Kimi Raikkonen completed the perfect start to his Ferrari career by waltzing to victory in the Australian Grand Prix, and adding fastest lap to his pole position for good measure.
The Finn got the jump at the start and, with Nick Heidfeld and Lewis Hamilton both slotting in ahead of Fernando Alonso, was able to make an early break. A series of fastest laps emphasised his - and Ferrari's - advantage, and Raikkonen only ceded the lead during the two pit-stop windows that followed.
The Finn's only concerns came in the closing stages, when the Ferrari crew - unable to reach its driver by radio - began hanging a series of warnings over the pit-wall in an attempt to get Raikkonen to back off and conserve the engine ahead of its second race, in Malaysia, in three weeks' time. With team-mate Felipe Massa having had to add an engine change to the recurring gearbox problem that affected his qualifying, Ferrari was taking no chances with Raikkonen's machine, although the Finn will have been pleased to escape the sort of mechanical misfortune that blighted his McLaren career.
With the Ferrari out front and easing away from the rest, attention returned to the all-McLaren battle for supremacy. Although Heidfeld initially trumped both Hamilton and Alonso, running second to Raikkonen for the opening 15 laps as he took advantage of the greater pace provided by the softer Bridgestone rubber, he also pitted earlier than anyone, leaving the two silver machines to scrap over second.

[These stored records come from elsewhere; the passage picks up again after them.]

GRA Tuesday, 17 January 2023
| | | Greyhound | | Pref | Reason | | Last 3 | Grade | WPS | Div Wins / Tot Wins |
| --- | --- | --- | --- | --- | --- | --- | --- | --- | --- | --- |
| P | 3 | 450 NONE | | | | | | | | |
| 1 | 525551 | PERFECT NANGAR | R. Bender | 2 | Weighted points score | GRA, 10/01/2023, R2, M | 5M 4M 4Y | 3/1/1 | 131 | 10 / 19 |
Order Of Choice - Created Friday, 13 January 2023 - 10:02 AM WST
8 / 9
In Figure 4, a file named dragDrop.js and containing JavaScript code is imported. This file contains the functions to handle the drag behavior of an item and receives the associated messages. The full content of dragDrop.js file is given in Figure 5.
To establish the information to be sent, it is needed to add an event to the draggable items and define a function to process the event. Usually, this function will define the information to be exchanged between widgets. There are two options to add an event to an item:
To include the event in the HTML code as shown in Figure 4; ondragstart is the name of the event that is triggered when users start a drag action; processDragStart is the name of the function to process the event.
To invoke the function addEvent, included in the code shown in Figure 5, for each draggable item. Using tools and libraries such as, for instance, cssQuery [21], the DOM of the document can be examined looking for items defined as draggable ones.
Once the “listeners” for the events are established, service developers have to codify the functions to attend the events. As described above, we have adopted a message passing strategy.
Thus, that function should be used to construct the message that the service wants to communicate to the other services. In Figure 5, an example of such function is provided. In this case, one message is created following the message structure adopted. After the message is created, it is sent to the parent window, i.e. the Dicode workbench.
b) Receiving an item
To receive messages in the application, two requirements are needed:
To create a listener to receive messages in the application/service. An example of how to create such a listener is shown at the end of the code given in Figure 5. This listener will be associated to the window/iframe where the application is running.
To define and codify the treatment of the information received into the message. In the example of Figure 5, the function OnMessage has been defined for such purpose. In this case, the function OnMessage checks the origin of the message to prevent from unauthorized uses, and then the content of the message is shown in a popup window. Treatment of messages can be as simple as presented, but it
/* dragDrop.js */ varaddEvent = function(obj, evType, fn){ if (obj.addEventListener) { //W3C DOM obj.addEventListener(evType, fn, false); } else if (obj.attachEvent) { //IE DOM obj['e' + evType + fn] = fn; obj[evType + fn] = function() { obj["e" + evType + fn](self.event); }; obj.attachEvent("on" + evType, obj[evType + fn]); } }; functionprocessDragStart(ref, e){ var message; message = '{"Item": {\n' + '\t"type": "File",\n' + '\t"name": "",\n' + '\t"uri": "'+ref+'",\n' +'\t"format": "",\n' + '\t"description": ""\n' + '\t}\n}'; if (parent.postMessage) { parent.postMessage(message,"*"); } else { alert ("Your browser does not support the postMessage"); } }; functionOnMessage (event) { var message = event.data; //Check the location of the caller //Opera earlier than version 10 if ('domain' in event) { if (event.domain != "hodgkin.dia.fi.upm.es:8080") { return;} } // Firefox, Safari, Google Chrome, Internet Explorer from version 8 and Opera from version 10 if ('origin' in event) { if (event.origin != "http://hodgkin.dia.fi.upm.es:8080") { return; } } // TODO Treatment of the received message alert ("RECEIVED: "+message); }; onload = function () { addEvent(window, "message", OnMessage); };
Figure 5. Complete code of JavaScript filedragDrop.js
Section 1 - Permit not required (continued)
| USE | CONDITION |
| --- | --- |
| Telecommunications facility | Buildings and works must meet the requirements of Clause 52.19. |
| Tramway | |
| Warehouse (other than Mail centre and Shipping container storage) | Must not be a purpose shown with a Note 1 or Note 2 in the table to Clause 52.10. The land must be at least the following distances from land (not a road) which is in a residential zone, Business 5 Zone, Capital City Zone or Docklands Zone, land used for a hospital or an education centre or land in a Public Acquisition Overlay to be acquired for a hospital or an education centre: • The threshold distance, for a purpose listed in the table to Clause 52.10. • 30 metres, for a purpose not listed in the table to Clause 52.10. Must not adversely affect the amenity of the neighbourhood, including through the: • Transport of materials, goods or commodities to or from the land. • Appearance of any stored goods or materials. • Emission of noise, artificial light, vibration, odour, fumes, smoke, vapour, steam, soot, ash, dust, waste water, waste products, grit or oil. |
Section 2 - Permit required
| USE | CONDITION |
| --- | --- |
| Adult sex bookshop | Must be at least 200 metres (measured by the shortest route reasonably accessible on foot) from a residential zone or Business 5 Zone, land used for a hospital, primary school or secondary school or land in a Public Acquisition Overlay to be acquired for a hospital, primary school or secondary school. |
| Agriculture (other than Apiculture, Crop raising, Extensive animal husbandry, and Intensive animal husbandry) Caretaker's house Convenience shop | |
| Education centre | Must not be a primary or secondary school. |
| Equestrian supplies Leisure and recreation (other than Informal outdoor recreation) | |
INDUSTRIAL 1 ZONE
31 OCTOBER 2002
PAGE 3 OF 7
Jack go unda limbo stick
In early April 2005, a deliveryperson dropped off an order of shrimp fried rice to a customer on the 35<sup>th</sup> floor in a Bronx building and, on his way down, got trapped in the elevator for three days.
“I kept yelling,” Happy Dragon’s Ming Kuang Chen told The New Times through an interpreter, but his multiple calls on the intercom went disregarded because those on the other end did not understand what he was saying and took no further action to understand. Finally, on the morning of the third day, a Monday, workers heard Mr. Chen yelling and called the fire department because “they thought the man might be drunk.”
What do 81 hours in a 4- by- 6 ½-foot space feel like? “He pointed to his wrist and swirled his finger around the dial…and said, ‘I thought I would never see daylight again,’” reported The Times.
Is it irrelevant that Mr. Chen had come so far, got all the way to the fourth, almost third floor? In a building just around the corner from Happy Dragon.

Hamilton appeared to have the edge on his double world champion team-mate for much of the first two thirds of the race, lapping on a par with the Spaniard, if not a little quicker. A minor error on lap six - the rookie's first of an exemplary weekend - could have caused problems, but the MP4-22 survived being launched over a kerb and Hamilton continued to run ahead of Alonso through to the second round of stops.
The Briton even led laps on his Formula One debut, taking the point when Raikkonen pitted marginally ahead of the McLarens, and proved that his qualifying pace was genuine by stopping a lap after Alonso for his first tyre change and refuel. This, however, was partly where the race was decided, for Alonso's stop was longer as he took on a greater quantity of fuel for his second stint.
The Spaniard duly slotted in behind Hamilton, and quickly lost touch with the Briton as the confident debutant put the hammer down, grazing the walls in his eagerness to get away. Alonso, however, had five seasons of F1 experience to call on and was back with his team-mate towards the end of the stint, ideally placed to capitalise on any slip-up. Cool under pressure, however, it took someone else to thwart Hamilton, the Briton finding himself caught up behind Takuma Sato as the pair attempted to pit at the same time on lap 43.
The initial hesitation allowed Alonso to close right up on the back of the #3 machine and, with Hamilton having to take on marginally more fuel to complete the race, the world champion hammered his next three laps to open up a gap that his shorter stop was able to exploit. The Spaniard returned to the track comfortably ahead of his rookie colleague, and enjoyed an eleven-second advantage at the flag as Hamilton eased back. Neither, however, could do anything about Raikkonen who, despite his own throttling back, still cruised to a seven-second win.
At half-distance, BMW Sauber was poised to claim a brace of top five positions but, in the end, it was only Heidfeld who saw the chequered flag. The German's tactics had seen him fall behind team-mate Robert Kubica as well as the top three after his early stop, but he remained in touch with the Pole and, when Kubica's F1.07 succumbed to gearbox problems on lap 37, moved up to a lonely fourth place, even holding position through his second stop.